La Corse, qui cumule taux de pauvreté élevé, solde migratoire très fort et résidences secondaires trois fois plus nombreuses que sur le continent, enregistre le même phénomène lié au Covid. Depuis un an, les incendies criminels visant principalement des résidences secondaires de « continentaux » s’y multiplient.
« On assiste à une côte d’Azurisation du littoral qui aboutit à l’éviction des classes populaires et à un sentiment de dépossession« , observe le géographe Christophe Guilluy, qui évoque un nouveau « Mur de l’Atlantique » dans son essai « Les Dépossédés ».
Mi-novembre, le gouvernement s’est saisi du sujet en lançant un groupe de travail.
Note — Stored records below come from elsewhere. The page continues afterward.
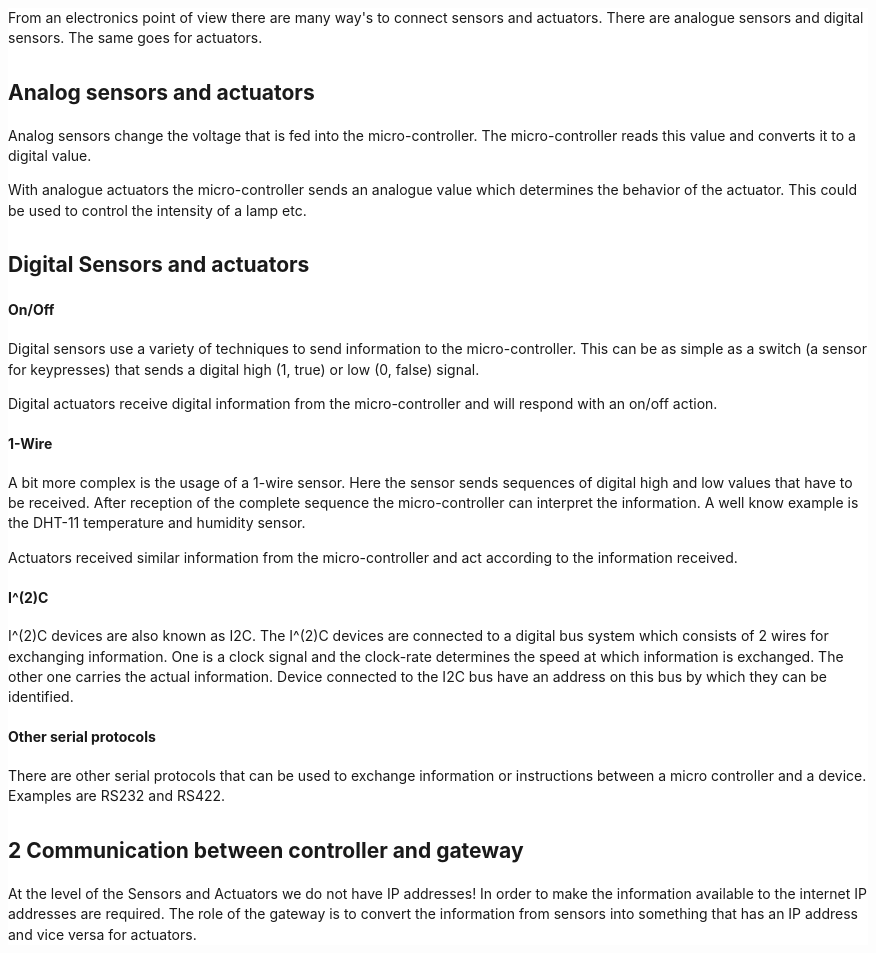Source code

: From an electronics point of view there are many way's to connect
sensors and actuators. There are analogue sensors and digital sensors.
The same goes for actuators.

Analog sensors and actuators
--
Analog sensors change the voltage that is fed into the micro-controller.
The micro-controller reads this value and converts it to a digital
value.

With analogue actuators the micro-controller sends an analogue value
which determines the behavior of the actuator. This could be used to
control the intensity of a lamp etc.

Digital Sensors and actuators
--
#### On/Off
Digital sensors use a variety of techniques to send information to the
micro-controller. This can be as simple as a switch (a sensor for
keypresses) that sends a digital high (1, true) or low (0, false)
signal.

Digital actuators receive digital information from the micro-controller
and will respond with an on/off action.

#### 1-Wire
A bit more complex is the usage of a 1-wire sensor. Here the sensor
sends sequences of digital high and low values that have to be received.
After reception of the complete sequence the micro-controller can
interpret the information. A well know example is the DHT-11 temperature
and humidity sensor.

Actuators received similar information from the micro-controller and act
according to the information received.

#### I^(2)C
I^(2)C devices are also known as I2C. The I^(2)C devices are connected to a digital bus system which consists of 2 wires for exchanging information. One is a clock signal and the clock-rate determines the speed at which information is exchanged. The other one carries the actual information. Device connected to the I2C bus have an address on this bus by which they can be identified.

#### Other serial protocols
There are other serial protocols that can be used to exchange
information or instructions between a micro controller and a device.
Examples are RS232 and RS422.

2 Communication between controller and gateway
---

At the level of the Sensors and Actuators we do not have IP addresses!
In order to make the information available to the internet IP addresses
are required. The role of the gateway is to convert the information from
sensors into something that has an IP address and vice versa for
actuators.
Parmi les solutions réclamées, Gaël Roblin, membre d’un collectif costarmoricain, préconise « un classement du littoral breton en zone tendue, ce qui permettrait d’encadrer les loyers et de surtaxer les résidences secondaires« .
L’Association des élus du littoral (Anel) demande de « supprimer les niches juridiques et fiscales qui favorisent la location saisonnière« , voire de réserver des zones « dédiées au logement permanent » dans les documents d’urbanisme.